И больше – ничего. Абсолютно ничего. Прежде всего ни компьютера, ни коммуникатора, вообще ни одного электронного прибора. Не взял ли уже кто-то эти вещи из квартиры?
Идиотский вопрос. Разумеется, кто-то их забрал. Если Дерендингер был убит, и если причиной убийства были его розыски, это было логично.
Вайлеман повертел блок зля заметок в круге света настольной лампы туда и сюда. Это была попытка сыграть детектива, и он сам себе показался при этом смешным. И поиски ничего не дали: верхний лист блока не сохранил никаких продавленных следов предыдущих записей.
Перед тем как сесть в рабочее кресло Дерендингера, он немного помедлил. Но иначе ему было не добраться до выдвижных ящиков; нагибаться было уже не так просто, как раньше.

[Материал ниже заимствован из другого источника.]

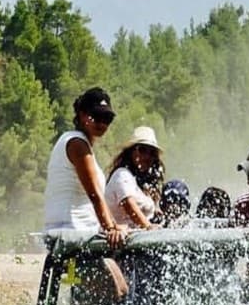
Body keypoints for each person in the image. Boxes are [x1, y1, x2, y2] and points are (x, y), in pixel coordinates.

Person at [44, 87, 124, 247]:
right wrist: (110, 228)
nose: (101, 123)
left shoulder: (74, 141)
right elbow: (94, 195)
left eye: (107, 118)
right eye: (96, 116)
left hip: (74, 231)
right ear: (82, 114)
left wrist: (115, 225)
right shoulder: (77, 144)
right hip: (73, 233)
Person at [104, 126, 165, 230]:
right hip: (120, 237)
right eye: (142, 150)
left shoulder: (141, 183)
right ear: (131, 152)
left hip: (136, 234)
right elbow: (129, 205)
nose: (147, 156)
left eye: (152, 153)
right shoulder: (122, 175)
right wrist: (148, 227)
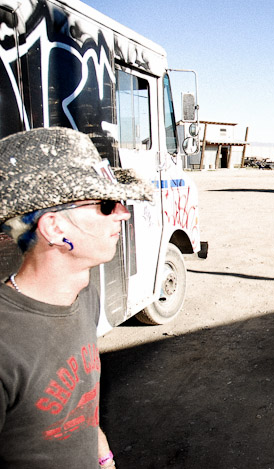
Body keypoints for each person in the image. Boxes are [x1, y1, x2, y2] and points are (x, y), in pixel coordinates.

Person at [0, 127, 152, 468]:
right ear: (55, 228)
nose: (123, 214)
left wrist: (103, 457)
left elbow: (81, 403)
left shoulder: (85, 298)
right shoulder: (5, 343)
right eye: (105, 205)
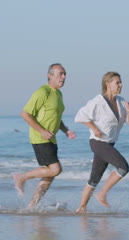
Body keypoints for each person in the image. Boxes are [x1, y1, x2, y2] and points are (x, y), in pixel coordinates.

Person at [13, 63, 76, 207]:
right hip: (40, 138)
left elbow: (56, 117)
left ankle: (33, 205)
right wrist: (42, 131)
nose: (64, 77)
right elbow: (25, 114)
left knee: (50, 174)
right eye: (60, 74)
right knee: (55, 169)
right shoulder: (42, 92)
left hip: (51, 139)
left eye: (65, 74)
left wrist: (66, 130)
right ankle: (21, 177)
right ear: (50, 75)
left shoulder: (58, 93)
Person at [74, 72, 129, 213]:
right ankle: (102, 193)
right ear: (108, 84)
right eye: (117, 82)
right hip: (98, 142)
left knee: (94, 179)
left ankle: (81, 208)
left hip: (109, 143)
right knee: (123, 168)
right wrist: (94, 128)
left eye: (121, 82)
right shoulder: (98, 101)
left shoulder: (121, 101)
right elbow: (80, 116)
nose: (121, 85)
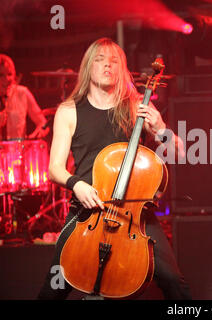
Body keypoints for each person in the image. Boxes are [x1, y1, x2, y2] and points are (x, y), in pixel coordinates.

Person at [37, 37, 191, 300]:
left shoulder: (136, 106)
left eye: (114, 61)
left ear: (122, 69)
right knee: (53, 289)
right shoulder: (69, 111)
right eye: (100, 60)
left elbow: (180, 152)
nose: (107, 66)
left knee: (174, 281)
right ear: (88, 67)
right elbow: (54, 169)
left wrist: (162, 127)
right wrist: (77, 184)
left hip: (134, 216)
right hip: (87, 213)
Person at [0, 54, 49, 140]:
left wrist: (39, 132)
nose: (7, 79)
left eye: (10, 74)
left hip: (18, 150)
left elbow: (42, 122)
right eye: (1, 75)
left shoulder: (23, 93)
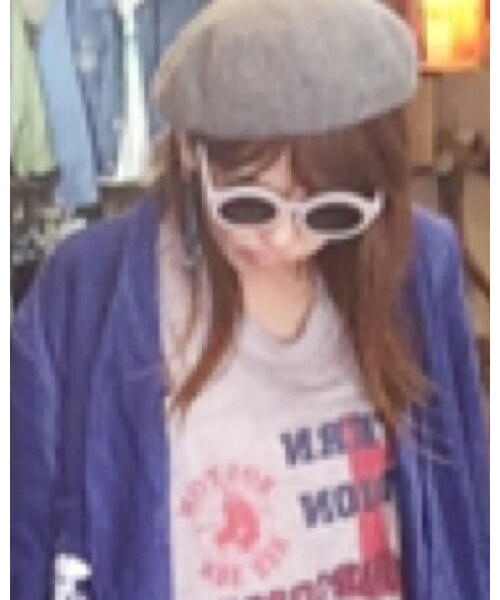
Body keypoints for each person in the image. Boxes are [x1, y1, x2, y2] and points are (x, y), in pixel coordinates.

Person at [11, 0, 489, 598]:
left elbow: (461, 510)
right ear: (189, 153)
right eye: (249, 204)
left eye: (330, 210)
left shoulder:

Он и там не нашёл ничего интересного; обычный мелкий хлам, который всегда сохраняешь пару лет, чтобы потом всё-таки выбросить; кабели для приборов с разьёмами, которые давно уже вышли из употребления, портмоне с надорванным отделом для монет, открытый пакетик жевательных мишек и тому подобная дрянь. В прозрачном файлике несколько гарантийных свидетельств. Единственной интересной была маленькая камера, такую же Вайлеман всегда брал с собой на репортажи, раньше это было последнее слово техники, теперь музейное старьё. Прибор включался, должно быть, Дерендингер его недавно использовал, но чип с записью кто-то уже удалил.
И это всё. Ничего такого, что навело бы Вайлемана на дальнейшие поиски.
Оставались ещё только регистраторы на стеллаже, каждый был датирован каким-то годом, надписи сделаны чётким чертёжным шрифтом, который использовался в те времена, когда строительные чертежи делали ещё вручную. Он вытянул наугад одну папку. Газетные статьи, все подписанные «Феликсом Дерендингером» или сокращением «Фед», каждая аккуратно вырезана, наклеена и подшита в строгом хронологическом порядке. Здесь не царил тот хаос воспоминаний, который громоздился горой на собственном столе Вайлемана, нет. Здесь был сохранён каждый текст, когда-либо написанный покойным, в том же порядке, как он был опубликован; по крайней мере, складывалось впечатление, что у этого собрания не могло быть лакун. Дерендингер был явно хорошо организованным человеком. «Нет ничего мертвее вчерашних крупных заголовков». Если это старое правило верно, то эта книжная полка была самым образцовым кладбищем, какое Вайлеман когда-либо видел.
Статья, на которой он случайно раскрыл папку, представляла собой обзор выборов в Федеральный совет какого-то незапамятного года, в этом обзоре Дерендингер предсказывал, что конфедеративные демократы употребят своё недавно завоёванное абсолютное большинство на то, чтобы впервые с 1891 года снова выбрать в Швейцарии однопартийное правительство. Хороший журналист – не всегда хороший прорицатель: в том году получилось иначе, КД выбрали в Федеральный совет только шестерых своих людей, а на седьмое место, чтобы доказать свои демократические убеждения, назначили социал-демократа, который, однако, не принял пост – Вайлеману оставалось лишь перевернуть лист, чтобы найти статью Дерендингера и на этот счёт, – как с тех пор и каждый выбранный социал-демократ отказывался играть роль алиби-петрушки в правительстве, где тотально доминировали конфедеративные демократы. С тех пор, и это уже стало традицией, так же, как раньше традицией была «магическая формула», только шесть членов правительства вступали в службу, а седьмое кресло в палате Федерального совета оставалось пустым, и на официальном фотоснимке Федерального совета всегда оставляли пробел в своём ряду, чтобы люди из КД могли сказать, что вовсе не их вина в неполном формировании правительства, это левые по непонятным причинам отвергли доброе швейцарское согласие. В первый раз это было ещё сенсацией или хотя бы событием, достойным упоминания, но теперь стало политической повседневностью.
Вайлеман поставил регистратор на место, подравняв его корешок под прямую линию других подписанных корешков; Дерендингеру бы это понравилось. Ожидал ли он, что полное собрание его статей когда-нибудь станет ценным наследием в архиве? Рисовал ли в своём воображении собственную библиотеку Дерендингера, куда юные журналисты совершали бы благоговейные паломничества? Или он был достаточным реалистом, чтобы знать, что работа всей его жизни после его смерти встретит горячий интерес в одном-единственном месте: в лесу Хагенхольц, на мусоросжигательном заводе.